I'm looking for feedback on if I did this question properly.
The surfaces intersect at $x^2+4y^2=4x-8y-4$ which we can rearrange as $(x^2-4x)+(4y^2+8y)=-4$. We simply complete the square: $$(x^2-4x)+4(y^2+2y)=-4$$ $$\frac{1}{4}(x^2-4x)+(y^2+2y)=-1$$ $$\frac{1}{4}(x^2-4x+4)+(y^2+2y+1)=-1+1+1$$ $$\frac{1}{4}(x-2)^2+(y+1)^2=1$$
Then we use the change of variables $g(u,v)=(2u+2,v-1)$ and we get the area of intersection as $$\frac{1}{4}(2u+2-2)^2+(v-1+1)^2$$ $$=\frac{1}{4}(2u)^2+(v)^2$$ $$=u^2+v^2=1$$
Now, since $x^2+4y^2$ is the lower bound and $4x-8y-4$ is the upper bound (I'm not sure how to show this...I am simply using the fact that it was stated in the question) then the area of integration under the change of variables is the area $=u^2+v^2\leq1$ (i.e. the unit ball).
Therefore, the area of this solid is simply $$\int\int_{x^2+y^2\leq1}1\cdot(\det Dg)$$.
Note that $\det Dg= \begin{vmatrix} 2 & 0 \\ 0 & 1 \\ \end{vmatrix}=2$
We use the polar change of variables and we get $$\int\int_{x^2+y^2\leq1}2=\int_0^{2\pi}\int_0^12r\,dr\,d\theta=\int_0^{2\pi}1=2\pi$$
I don't believe I have made an error but I am unpracticed in this technique.

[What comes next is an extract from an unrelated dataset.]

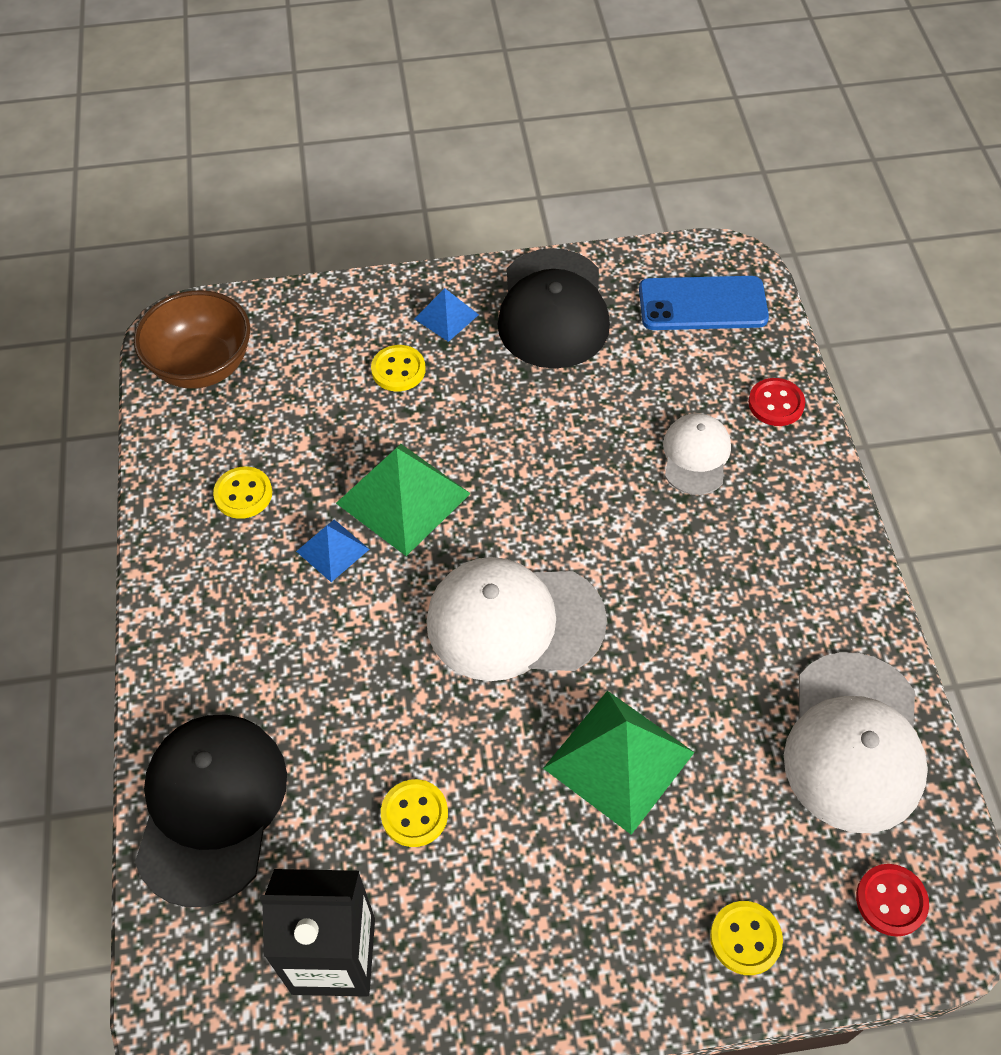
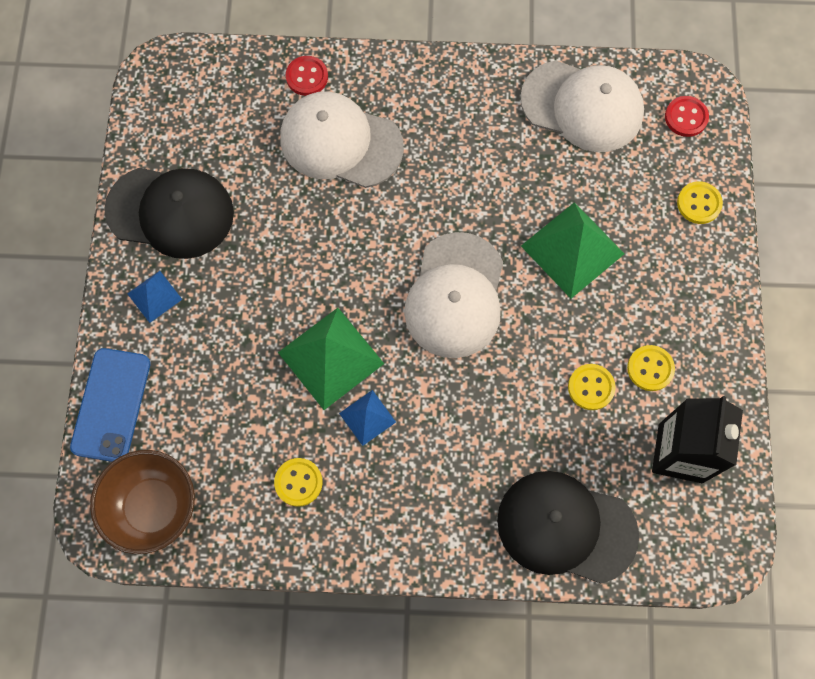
camera: 80 degrees left, 15 degrees up
(398, 370) = (202, 343): yellow button -> yellow button (650, 368)
(696, 456) = (340, 142): white cap -> white cap, size x1.77
(702, 304) = (197, 101): blue phone -> blue phone (111, 405)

What you've calculated is the area of the ellipse at which the paraboloid and the plane intersect. To see that, note that the ellipse has half-major axis $2$ units long and half-minor axis $1$ unit long and therefore has area $\pi\cdot2\cdot1$ squnits = $2\pi$ squnits. The following calculates the volume of the solid bounded by those surfaces.
Let's combine your transformation with cylindrical polar to get a new transformation in $\mathbb R^3$ $$ x=2r\cos\phi+2,\;y=r\sin\phi-1,\;z=w $$ The corresponding Jacobian determinant is $$\begin{vmatrix} 2\cos\phi&-2r\sin\phi&0\\ \sin\phi&r\cos\phi&0\\ 0&0&1 \end{vmatrix}=2r $$ The new equation of the paraboloid, the plane and the curve of intersection are respectively $$ w=4r^2+8r(\cos\phi-\sin\phi)+8,\;w=8r(\cos\phi-\sin\phi)+12,\;r=1 $$ The required volume is $$\begin{align} &\int_0^{2\pi}\int_{0}^1\int_{4r^2+8r(\cos\phi-\sin\phi)+8}^{8r(\cos\phi-\sin\phi)+12}2r\;dw\;dr\;d\phi\\ =&\int_0^{2\pi}\int_{0}^18r(1-r^2)\;dr\;d\phi={4\pi} \end{align}$$
You can see from the above calculation that height of the plane $-$ height of the paraboloid = $8r(1-r^2)$ which is positive when $1<r<0$ and therefore the plane is the upper surface and the paraboloid is the lower surface in our region of interest.